Speakers highlight current treatment options for idiopathic pulmonary fibrosis

During the session Managing the IPF Patient Across the Disease Spectrum: An Evidence-Based Update, a pair of pulmonary specialists outlined the challenges in treating idiopathic pulmonary fibrosis (IPF), including key management decisions at the time of diagnosis and approaches to managing acute exacerbation.

The session is available for on-demand viewing to registered CHEST 2021 attendees through October 1, 2022.

Amy Hajari Case, MD, FCCP, Director of the Interstitial Lung Disease Program at Piedmont Healthcare in Atlanta, opened the session with a discussion on how to manage a patient with a new IPF diagnosis.

“When we think about the patient with (IPF), our minds immediately go to antifibrotic therapy,” she said. “But what I want us to think about is comprehensive management of the IPF patient, meaning that the antifibrotic therapies that we have are only part of the management plan for our patients.”

A comprehensive management plan might include treatment of comorbidities, smoking cessation, preventive care, education and support groups, pulmonary rehabilitation, research opportunities, transplant evaluation, and supportive care, Dr. Case noted. She also advocates for a shared decision-making approach to establishing each patient’s plan.

If antifibrotic therapy is used, the choice between the two antifibrotic drugs with US Food and Drug Administration approval for the treatment of IPF—pirfenidone and nintedanib—is not clear cut. Both options slow disease progression as measured by forced vital capacity, but neither is expected to change any symptoms of IPF, Dr. Case explained. When selecting which drug to use, she said adverse events reported with each option should be considered. Of patients taking nintedanib in a phase 3 trial, 62% reported experiencing diarrhea, 24% nausea, and 15% abdominal pain. Among patients taking pirfenidone in a separate phase 3 trial, 36% reported nausea, 30% a rash, and 27% an upper respiratory tract infection.

At regular intervals following a diagnosis of IPF, the patient should undergo pulmonary function testing, a 6-minute walk test to assess functional status and the need for supplemental oxygen, liver function testing, and follow-up imaging, Dr. Case said.
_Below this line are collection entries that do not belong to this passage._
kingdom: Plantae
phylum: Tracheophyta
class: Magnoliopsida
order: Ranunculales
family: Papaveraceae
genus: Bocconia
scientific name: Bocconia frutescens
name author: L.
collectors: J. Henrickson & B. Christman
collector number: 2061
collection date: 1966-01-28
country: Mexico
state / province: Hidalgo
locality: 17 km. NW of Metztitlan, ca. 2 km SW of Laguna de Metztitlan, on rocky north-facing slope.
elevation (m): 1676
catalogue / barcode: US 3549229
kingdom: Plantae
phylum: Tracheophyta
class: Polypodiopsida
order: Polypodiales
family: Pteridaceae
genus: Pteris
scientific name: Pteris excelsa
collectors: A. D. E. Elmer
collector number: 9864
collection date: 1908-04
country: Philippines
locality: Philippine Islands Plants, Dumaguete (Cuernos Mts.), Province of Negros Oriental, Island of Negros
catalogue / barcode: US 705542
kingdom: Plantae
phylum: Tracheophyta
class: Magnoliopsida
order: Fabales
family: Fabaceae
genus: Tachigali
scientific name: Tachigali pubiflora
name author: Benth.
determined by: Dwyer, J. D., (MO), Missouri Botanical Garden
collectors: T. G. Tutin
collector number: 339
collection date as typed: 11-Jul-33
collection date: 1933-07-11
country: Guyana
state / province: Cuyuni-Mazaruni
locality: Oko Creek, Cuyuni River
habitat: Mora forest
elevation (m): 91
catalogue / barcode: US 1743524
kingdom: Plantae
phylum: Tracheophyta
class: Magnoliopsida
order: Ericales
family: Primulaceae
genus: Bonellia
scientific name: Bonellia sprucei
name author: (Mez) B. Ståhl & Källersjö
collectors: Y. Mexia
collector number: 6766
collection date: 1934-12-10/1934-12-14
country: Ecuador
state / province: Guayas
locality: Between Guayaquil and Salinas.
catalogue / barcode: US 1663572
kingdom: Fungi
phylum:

Tejaswini Kulkarni, MD, MBBS, Assistant Professor and Director of the Interstitial Lung Disease Program at the University of Alabama at Birmingham, outlined current and emerging therapies for managing the acute exacerbation of IPF (AE-IPF), including antimicrobial therapy, bronchoscopy, oxygen therapy, mechanical ventilation, and antifibrotic drugs.

“As the most common cause of death in most of the IPF cohorts, the implications of AE are profound, but unfortunately there are no proven or effective treatments,” Dr. Kulkarni said. “The severity of AEs is variable, and these do impact treatment decisions to some extent, but the currently used therapeutic approaches are all based on expert consensus or small uncontrolled or retrospective studies.”

Corticosteroids are the most common treatment for patients with AE-IPF.

“The idea behind that is that the pathological finding in an acute exacerbation of IPF is diffuse alveolar damage, and the utilization of corticosteroids is based on the extrapolation of its effects that have been seen on pulmonary inflammation in the acute lung injury models and the ARDSM models,” Dr. Kulkarni said, adding that there are no specific recommendations regarding dose, route of administration, or duration of corticosteroid use in AE-IPF.

She cited a prospective study that reported avoiding steroids may reduce adverse events associated with immunosuppression for patients with AE-IPF. A single-center retrospective study of 82 patients showed no significant difference in in-hospital mortality among those who were given steroids and those who were not. However, the all-cause mortality of the cohort receiving steroids was increased shortly after hospital discharge, Dr. Kulkarni said.

The Autoantibody Reduction for Acute Exacerbations of Idiopathic Pulmonary Fibrosis (STRIVE-IPF) study, which is currently enrolling phase 2 participants, is studying an autoantibody reduction protocol for AE-IPF.

“AE-IPF confers a poor prognosis. The revised diagnostic criteria have shifted to more of a pathophysiology basis rather than an etiology basis, but the management of AE-IPF really remains enigmatic, so ultimately, focus on the best supportive care for your patient,” Dr. Kulkarni said.